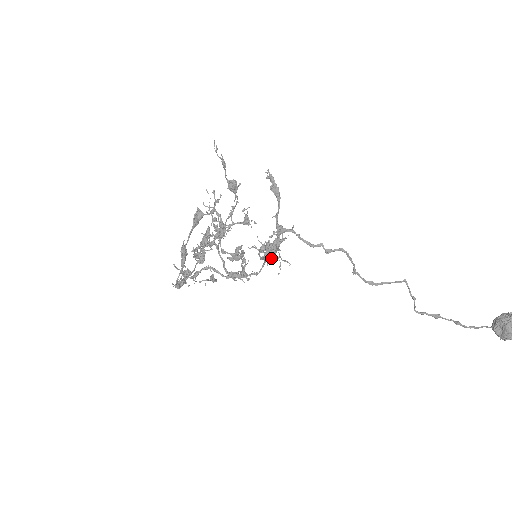
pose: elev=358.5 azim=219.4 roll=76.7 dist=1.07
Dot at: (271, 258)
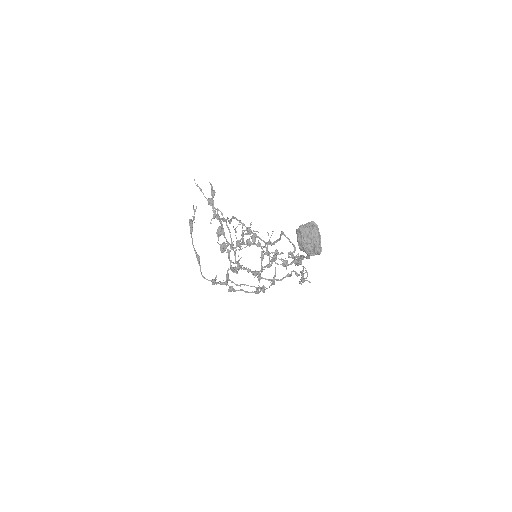
Dot at: (230, 244)
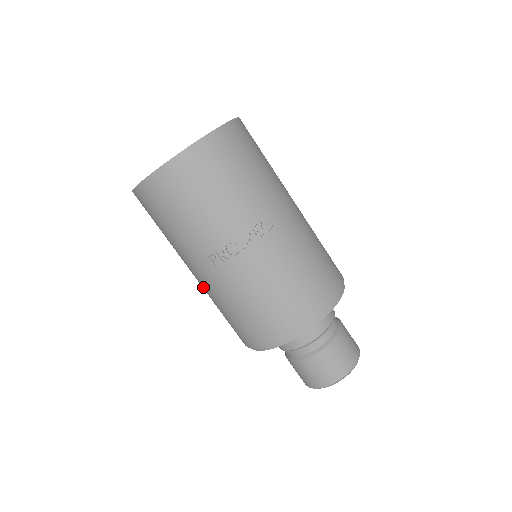
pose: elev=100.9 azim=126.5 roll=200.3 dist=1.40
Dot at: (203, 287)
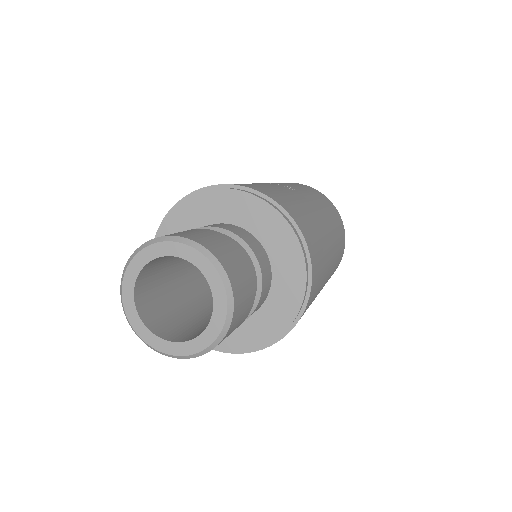
Dot at: occluded
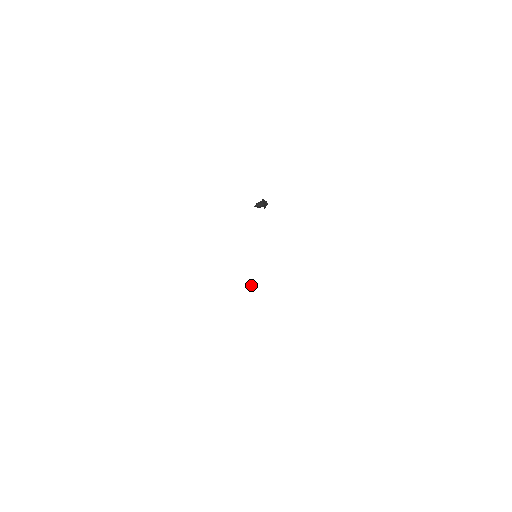
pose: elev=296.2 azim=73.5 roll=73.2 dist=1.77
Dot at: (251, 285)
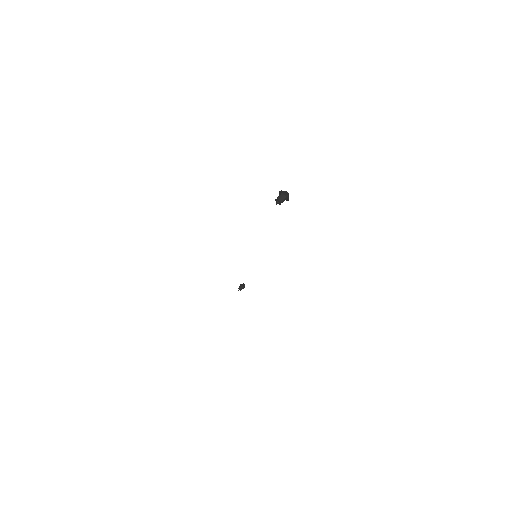
Dot at: (240, 286)
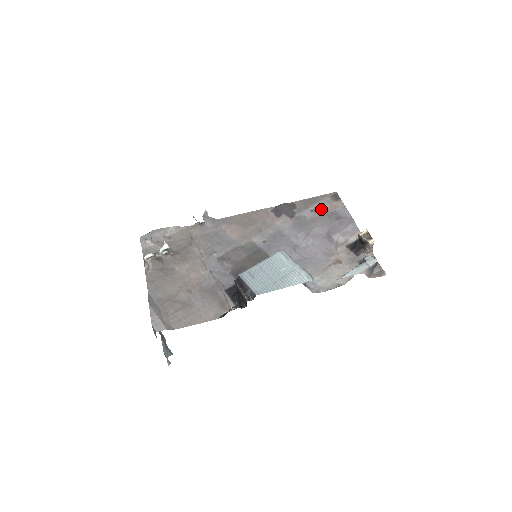
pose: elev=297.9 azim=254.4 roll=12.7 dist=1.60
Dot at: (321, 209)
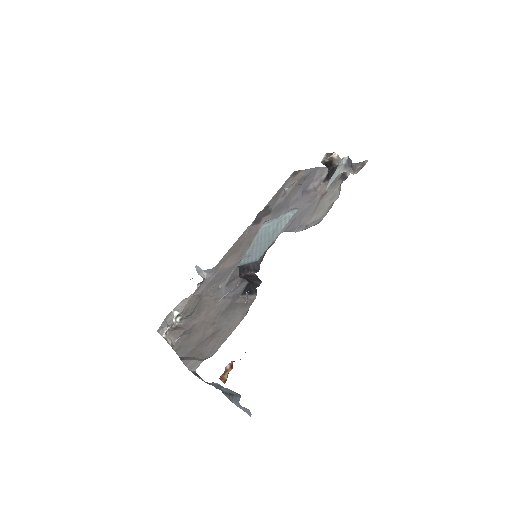
Dot at: (288, 188)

REQUEST: Print every text line of the records above verbatim and in their original order. Leave out the pictures.

THE ANSWER:
pose: elev=358.5 azim=219.4 roll=76.7 dist=1.07
Dot at: (271, 258)
Dot at: (230, 244)
pose: elev=100.9 azim=126.5 roll=200.3 dist=1.40
Dot at: (203, 287)
Dot at: occluded
pose: elev=296.2 azim=73.5 roll=73.2 dist=1.77
Dot at: (251, 285)
Dot at: (240, 286)
pose: elev=297.9 azim=254.4 roll=12.7 dist=1.60
Dot at: (321, 209)
Dot at: (288, 188)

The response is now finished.